4. On appelait bubétiens ceux qui célébraient des jeux pour les bœufs. Le roi Servius le premier imprima sur l’airain monnayé (XXXIII, 13) l’image des moutons et des bœufs. Faire paître furtivement pendant la nuit une récolte de grain obtenue par la charrue, ou la couper, était, d’après les Douze Tables (Tabula VII, 2), un crime capital pour un adulte ; il était pendu pour satisfaire à Cérès, punition plus sévère que pour l’homicide : le coupable non adulte était battu de verges au gré du préteur, et le dommage se payait au double.

5. Les distinctions et le rang dans la cité même n’avaient pas d’autre origine : les tribus rustiques étaient les plus estimées, et se composaient de ceux qui avaient des terres ; les tribus urbaines, où c’était une ignominie d’être transféré, étaient taxées de fainéantise : aussi n’étaient-elles qu’au nombre de quatre, portant, d’après les quartiers qu’elles habitaient, les noms de Suburrane, Palatine, Colline, Exquiline. Tous les neuf jours les gens de la campagne venaient à la ville pour le marché ; en conséquence il n’était pas permis de tenir les comices ce jour-là, pour que le peuple de la campagne ne fût pas détourné de ses affaires. Le repos et le sommeil se prenaient sur la paille ; enfin, en raison de l’honneur où était le blé, on donnait à la gloire elle-même le nom d’adorea (ador, blé). J’admire les locutions mêmes de l’ancien langage ; voici ce qu’on lit dans les Commentaires des pontifes : « Pour tirer des augures par le sacrifice d’une chienne, prenez jour avant que le blé sorte du fourreau, et avant qu’il entre dans le fourreau. »

IV. 1. Avec de pareilles mœurs, non seulement les grains suffisaient sans qu’aucune province alimentât l’Italie, mais encore les denrées étaient d’un bon marché incroyable. Manius Marcius, édile du peuple (an de Rome 208), donna le premier le blé au peuple à un as le boisseau. Minutius Augurinus (XXXIV, 11), qui avait dévoilé les projets de Sp. Mélius, réduisit, étant onzième tribun du peuple, le prix du blé à un as pendant trois marchés (an de Rome 317) ; aussi une statue lui fut érigée en dehors de la porte Trigemina, à l’aide d’une cotisation du peuple.

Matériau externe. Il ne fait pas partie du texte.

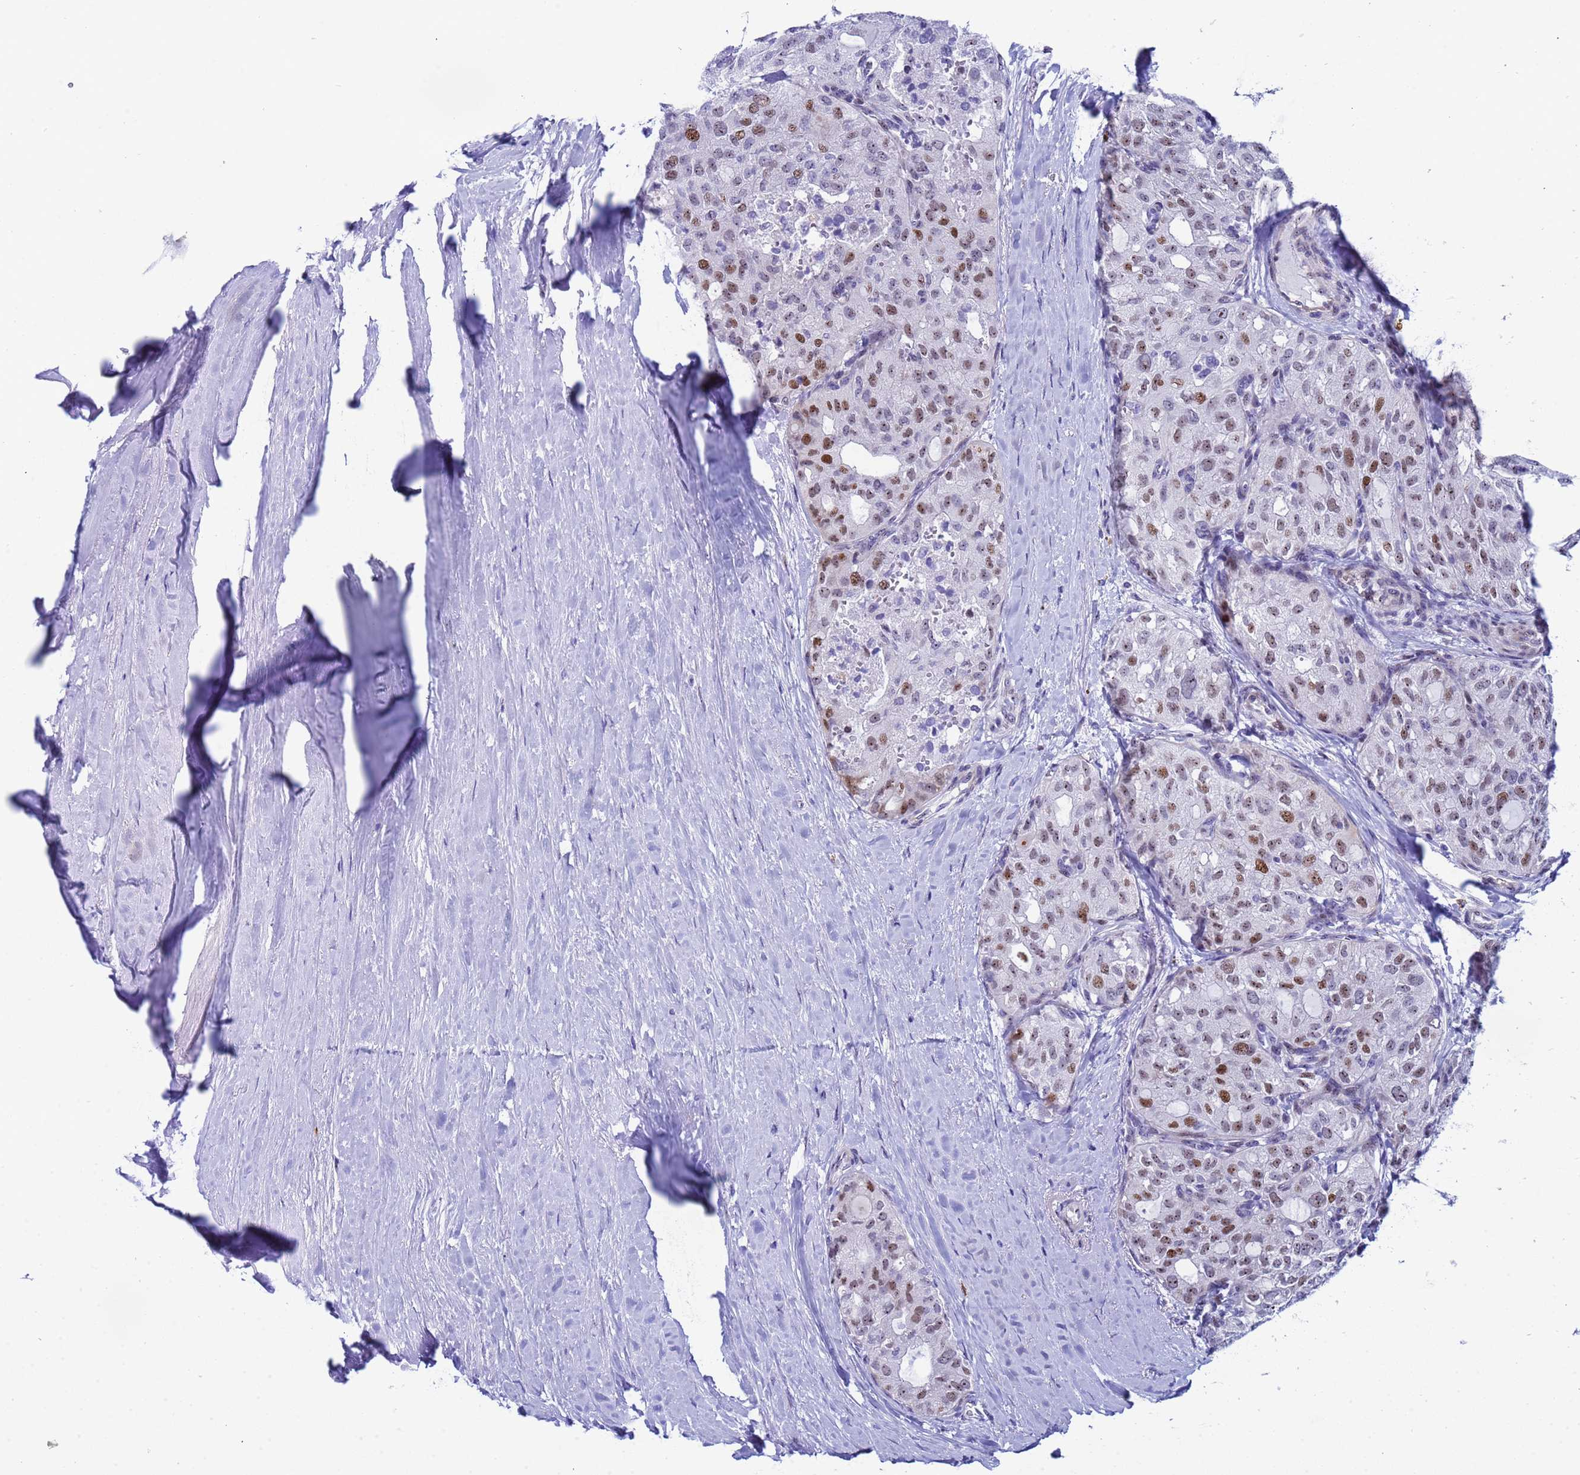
{"staining": {"intensity": "moderate", "quantity": "25%-75%", "location": "nuclear"}, "tissue": "thyroid cancer", "cell_type": "Tumor cells", "image_type": "cancer", "snomed": [{"axis": "morphology", "description": "Follicular adenoma carcinoma, NOS"}, {"axis": "topography", "description": "Thyroid gland"}], "caption": "The photomicrograph shows staining of thyroid cancer, revealing moderate nuclear protein positivity (brown color) within tumor cells. (IHC, brightfield microscopy, high magnification).", "gene": "POP5", "patient": {"sex": "male", "age": 75}}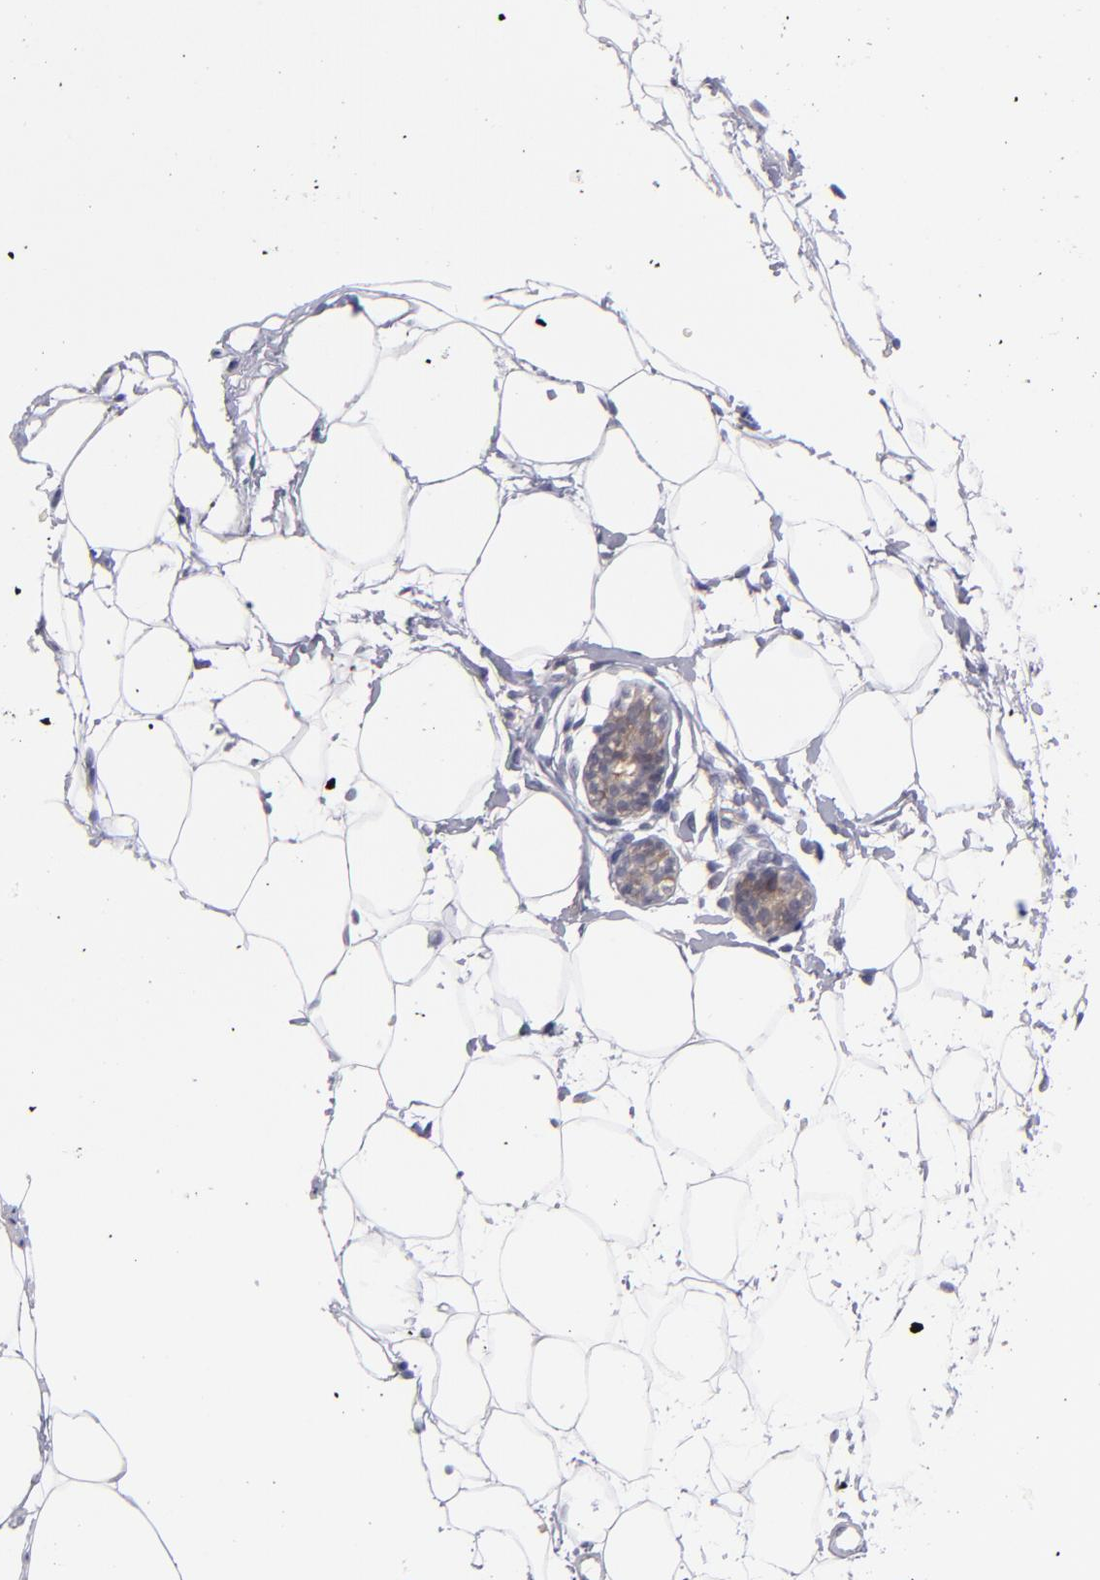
{"staining": {"intensity": "negative", "quantity": "none", "location": "none"}, "tissue": "adipose tissue", "cell_type": "Adipocytes", "image_type": "normal", "snomed": [{"axis": "morphology", "description": "Normal tissue, NOS"}, {"axis": "topography", "description": "Breast"}], "caption": "Histopathology image shows no significant protein staining in adipocytes of unremarkable adipose tissue.", "gene": "EIF3L", "patient": {"sex": "female", "age": 22}}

2. Trébius, dans son édilité (an de Rome 345), donna au peuple le blé à un as : pour cette raison on lui éleva à lui aussi des statues dans le Capitole et le Palatium ; après sa mort, des hommes du peuple le portèrent sur leurs épaules au bûcher. On dit que, l’année où l’on transporta à Rome la Mère des dieux (au de Rome 550), la moisson fut plus abondante qu’elle ne l’avait été depuis dix ans. M. Varron rapporte que, l’année (an de Rome 604) où L. Métellus conduisit dans son triomphe de nombreux éléphants, le boisseau de blé se vendit un as (5 cent.) (XV, 1), ainsi qu’un conge (3 lit., 24) de vin, 30 livres de figues sèches, 10 livres d’huile, 12 livres de viande.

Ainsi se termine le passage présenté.